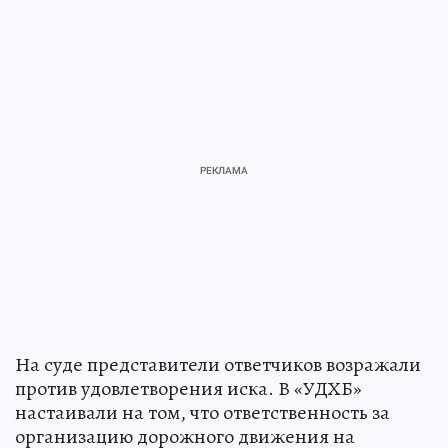
На суде представители ответчиков возражали
против удовлетворения иска. В «УДХБ»
настаивали на том, что ответственность за
организацию дорожного движения на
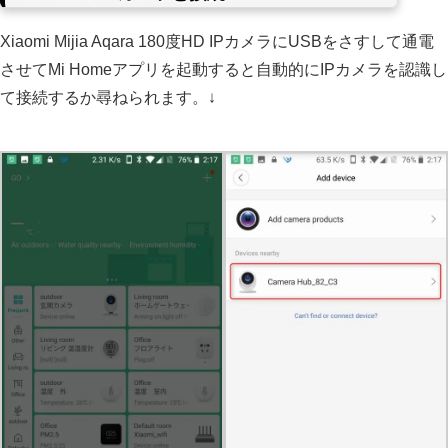
Xiaomi Mijia Aqara 180度HD IPカメラにUSBをさすして通電
させてMi Homeアプリを起動すると自動的にIPカメラを認識し
て接続するか尋ねられます。↓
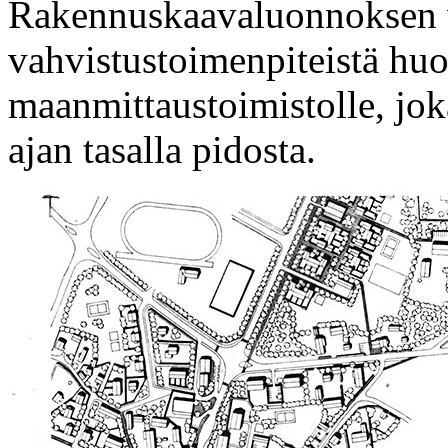
Rakennuskaavaluonnoksen vi
vahvistustoimenpiteistä huo
maanmittaustoimistolle, jo
ajan tasalla pidosta.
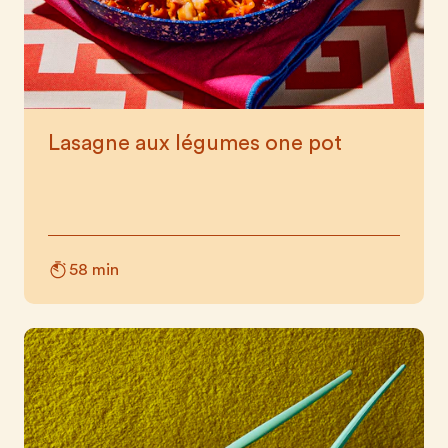
Lasagne aux légumes one pot
58 min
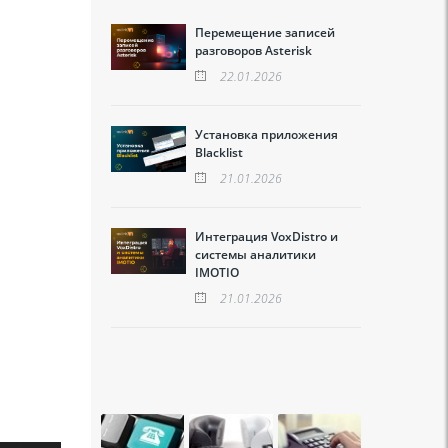
Перемещение записей
разговоров Asterisk
22.01.2026
Установка приложения
Blacklist
21.01.2026
Интеграция VoxDistro и
системы аналитики
IMOTIO
21.01.2026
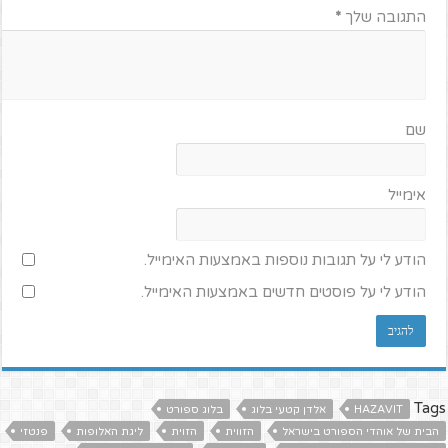
התגובה שלך
*
שם
אימייל
הודע לי על תגובות נוספות באמצעות האימייל.
הודע לי על פוסטים חדשים באמצעות האימייל.
Tags
HAZAVIT
אלדן קטעי בלוג
בלוג ספורט
הבית של אוהדי הספורט בישראל
הזווית
הזוית
ליגת האלופות
פנטזי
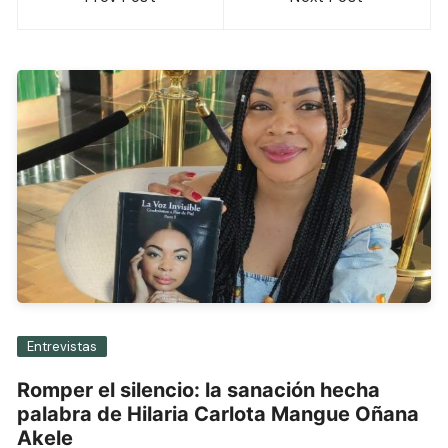
de
entradas
Entrevistas
Romper el silencio: la sanación hecha
palabra de Hilaria Carlota Mangue Oñana
Akele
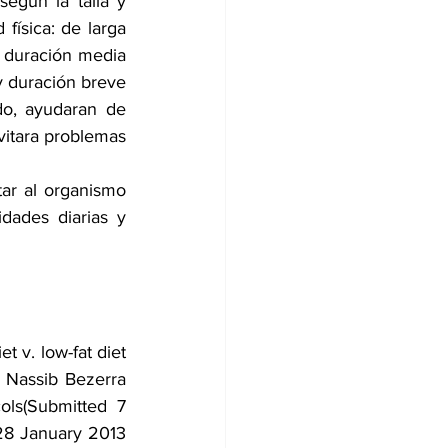
egún la talla y 
física: de larga 
 duración media 
y duración breve 
o, ayudaran de 
itara problemas 
ar al organismo 
dades diarias y 
 v. low-fat diet 
s Nassib Bezerra 
ls(Submitted 7 
8 January 2013 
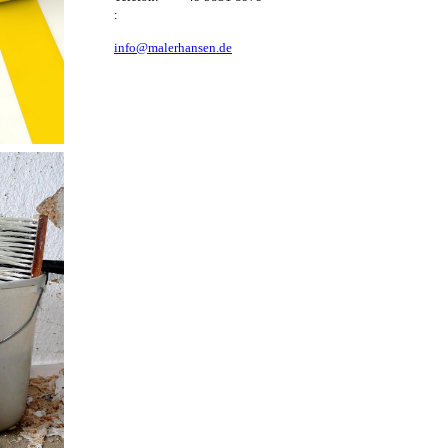
:
info@malerhansen.de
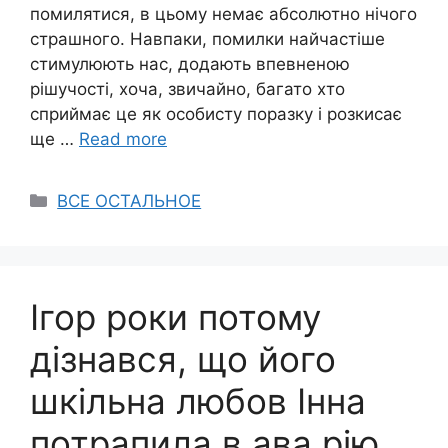
помилятися, в цьому немає абсолютно нічого
страшного. Навпаки, помилки найчастіше
стимулюють нас, додають впевненою
рішучості, хоча, звичайно, багато хто
сприймає це як особисту поразку і розкисає
ще …
Read more
Categories
ВСЕ ОСТАЛЬНОЕ
Ігор роки потому
дізнався, що його
шкільна любов Інна
потрапила в ава рію.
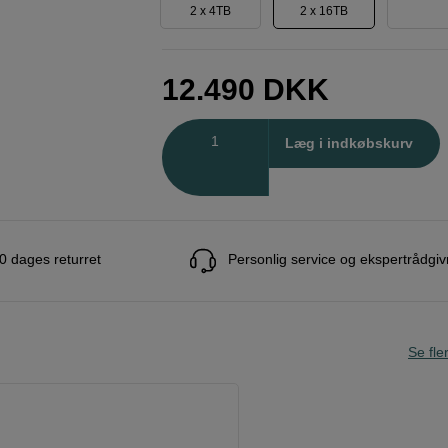
2 x 4TB
2 x 16TB
12.490
DKK
Antal
Læg i indkøbskurv
0 dages returret
Personlig service og ekspertrådgiv
Se fle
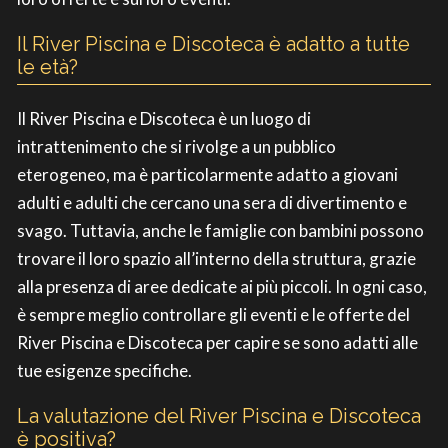
Il River Piscina e Discoteca è adatto a tutte
le età?
Il River Piscina e Discoteca è un luogo di
intrattenimento che si rivolge a un pubblico
eterogeneo, ma è particolarmente adatto a giovani
adulti e adulti che cercano una sera di divertimento e
svago. Tuttavia, anche le famiglie con bambini possono
trovare il loro spazio all’interno della struttura, grazie
alla presenza di aree dedicate ai più piccoli. In ogni caso,
è sempre meglio controllare gli eventi e le offerte del
River Piscina e Discoteca per capire se sono adatti alle
tue esigenze specifiche.
La valutazione del River Piscina e Discoteca
è positiva?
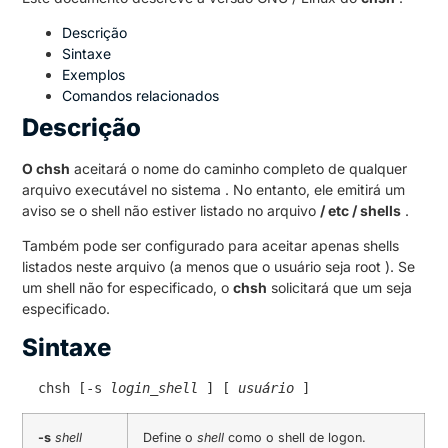
Descrição
Sintaxe
Exemplos
Comandos relacionados
Descrição
O chsh
aceitará o nome do caminho completo de qualquer
arquivo executável no sistema .
No entanto, ele emitirá um
aviso se o shell não estiver listado no arquivo
/ etc / shells
.
Também pode ser configurado para aceitar apenas shells
listados neste arquivo (a menos que o usuário seja root ).
Se
um shell não for especificado, o
chsh
solicitará que um seja
especificado.
Sintaxe
 chsh [-s 
login_shell
 ] [ 
usuário
 ]
-s
shell
Define o
shell
como o shell de logon.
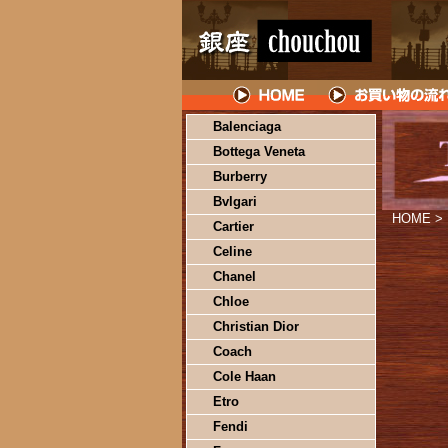
Balenciaga
Bottega Veneta
Burberry
Bvlgari
HOME
>
Cartier
Celine
Chanel
Chloe
Christian Dior
Coach
Cole Haan
Etro
Fendi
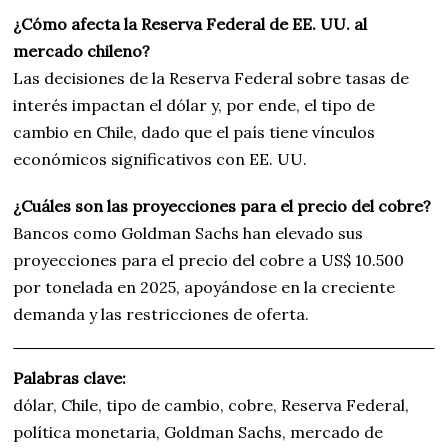
¿Cómo afecta la Reserva Federal de EE. UU. al
mercado chileno?
Las decisiones de la Reserva Federal sobre tasas de
interés impactan el dólar y, por ende, el tipo de
cambio en Chile, dado que el país tiene vínculos
económicos significativos con EE. UU.
¿Cuáles son las proyecciones para el precio del cobre?
Bancos como Goldman Sachs han elevado sus
proyecciones para el precio del cobre a US$ 10.500
por tonelada en 2025, apoyándose en la creciente
demanda y las restricciones de oferta.
Palabras clave:
dólar, Chile, tipo de cambio, cobre, Reserva Federal,
política monetaria, Goldman Sachs, mercado de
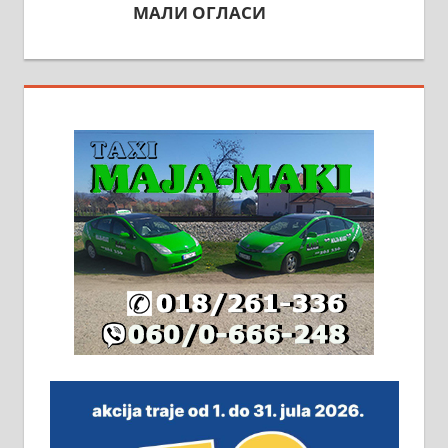
На продају кућа у Алексинцу,
београдски друм. Две одвојене
стамбене целине једна уз другу.
2х150м2, две гараже, централно
грејање на гас и дрва. Две
адресе. 063/71-74-023
Издајем комплетно опремљену
халу на Житковачком путу, на
плацу површине око 7 ари.
064/321-80-51; 063/102-35-25
На продају легализована, нова,
незавршена кућа површине 160
м2 са плацем од 8 ари у Зеленом
виру у Алексинцу. Могућа
замена. 064/21-63-584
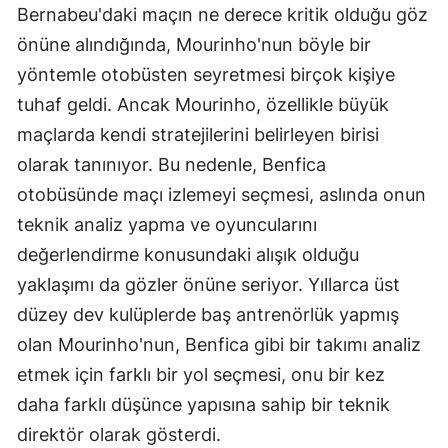
Bernabeu'daki maçın ne derece kritik olduğu göz
önüne alındığında, Mourinho'nun böyle bir
yöntemle otobüsten seyretmesi birçok kişiye
tuhaf geldi. Ancak Mourinho, özellikle büyük
maçlarda kendi stratejilerini belirleyen birisi
olarak tanınıyor. Bu nedenle, Benfica
otobüsünde maçı izlemeyi seçmesi, aslında onun
teknik analiz yapma ve oyuncularını
değerlendirme konusundaki alışık olduğu
yaklaşımı da gözler önüne seriyor. Yıllarca üst
düzey dev kulüplerde baş antrenörlük yapmış
olan Mourinho'nun, Benfica gibi bir takımı analiz
etmek için farklı bir yol seçmesi, onu bir kez
daha farklı düşünce yapısına sahip bir teknik
direktör olarak gösterdi.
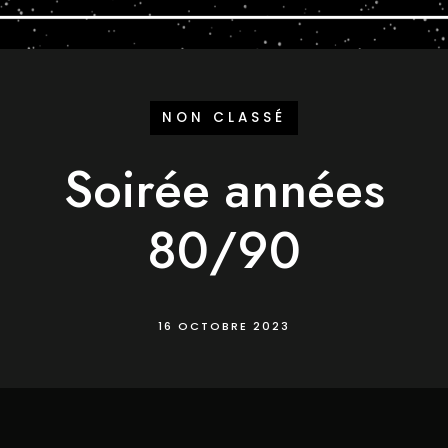
NON CLASSÉ
Soirée années
80/90
16 OCTOBRE 2023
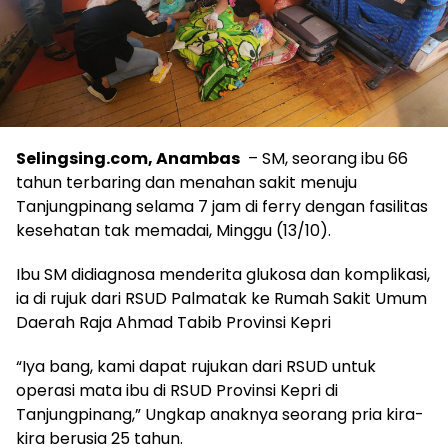
Selingsing.com, Anambas
– SM, seorang ibu 66
tahun terbaring dan menahan sakit menuju
Tanjungpinang selama 7 jam di ferry dengan fasilitas
kesehatan tak memadai, Minggu (13/10).
Ibu SM didiagnosa menderita glukosa dan komplikasi,
ia di rujuk dari RSUD Palmatak ke Rumah Sakit Umum
Daerah Raja Ahmad Tabib Provinsi Kepri
“Iya bang, kami dapat rujukan dari RSUD untuk
operasi mata ibu di RSUD Provinsi Kepri di
Tanjungpinang,” Ungkap anaknya seorang pria kira-
kira berusia 25 tahun.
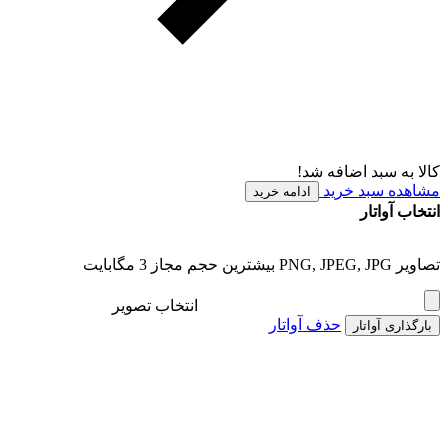
کالا به سبد اضافه شد!
مشاهده سبد خرید
ادامه خرید
انتخاب آواتار
تصاویر PNG, JPEG, JPG بیشترین حجم مجاز 3 مگابایت
انتخاب تصویر
حذف آواتار
بارگذاری آواتار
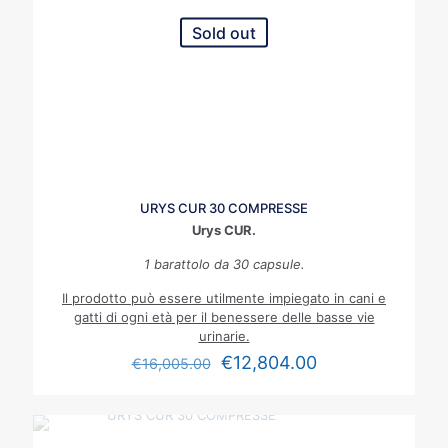
Sold out
URYS CUR 30 COMPRESSE
Urys CUR.
1 barattolo da 30 capsule.
Il prodotto può essere utilmente impiegato in cani e
gatti di ogni età per il benessere delle basse vie
urinarie.
€
12,804.00
€
16,005.00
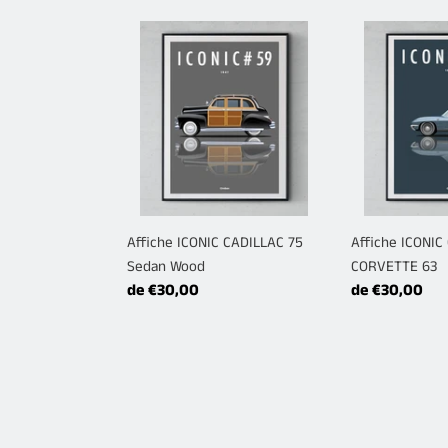
Affiche
Affiche
ICONIC
ICONIC
CADILLAC
CHEVROLET
75
CORVETTE
Sedan
63
Wood
Affiche ICONIC CADILLAC 75
Affiche ICONI
Sedan Wood
CORVETTE 63
Prix
de €30,00
Prix
de €30,00
normal
normal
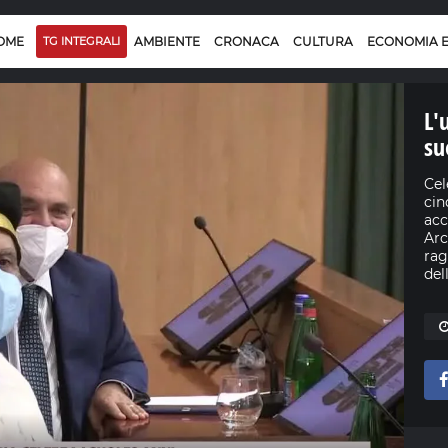
OME
TG INTEGRALI
AMBIENTE
CRONACA
CULTURA
ECONOMIA 
L'
su
Cel
cin
acc
Arc
rag
del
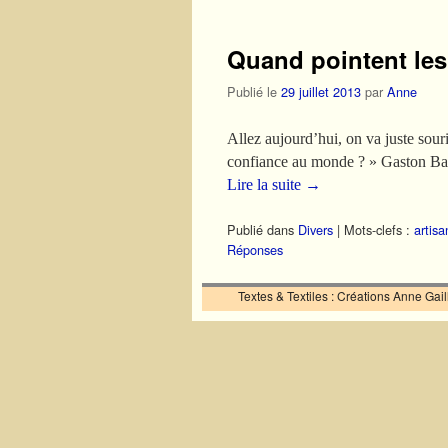
Quand pointent le
Publié le
29 juillet 2013
par
Anne
Allez aujourd’hui, on va juste souri
confiance au monde ? » Gaston Bache
Lire la suite
→
Publié dans
Divers
|
Mots-clefs :
artis
Réponses
Textes & Textiles : Créations Anne Ga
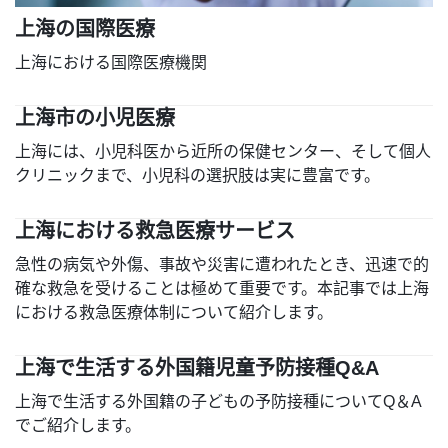
上海の国際医療
上海における国際医療機関
上海市の小児医療
上海には、小児科医から近所の保健センター、そして個人
クリニックまで、小児科の選択肢は実に豊富です。
上海における救急医療サービス
急性の病気や外傷、事故や災害に遭われたとき、迅速で的
確な救急を受けることは極めて重要です。本記事では上海
における救急医療体制について紹介します。
上海で生活する外国籍児童予防接種Q&A
上海で生活する外国籍の子どもの予防接種についてQ＆A
でご紹介します。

####################

§ **WORK INSTRUCTION**: List every line above that contains the string "Discoteca", treating uppercase and lowercase letters as distinct.

§ **TASK ANSWER**:
Il River Piscina e Discoteca è adatto a tutte
Il River Piscina e Discoteca è un luogo di
River Piscina e Discoteca per capire se sono adatti alle
La valutazione del River Piscina e Discoteca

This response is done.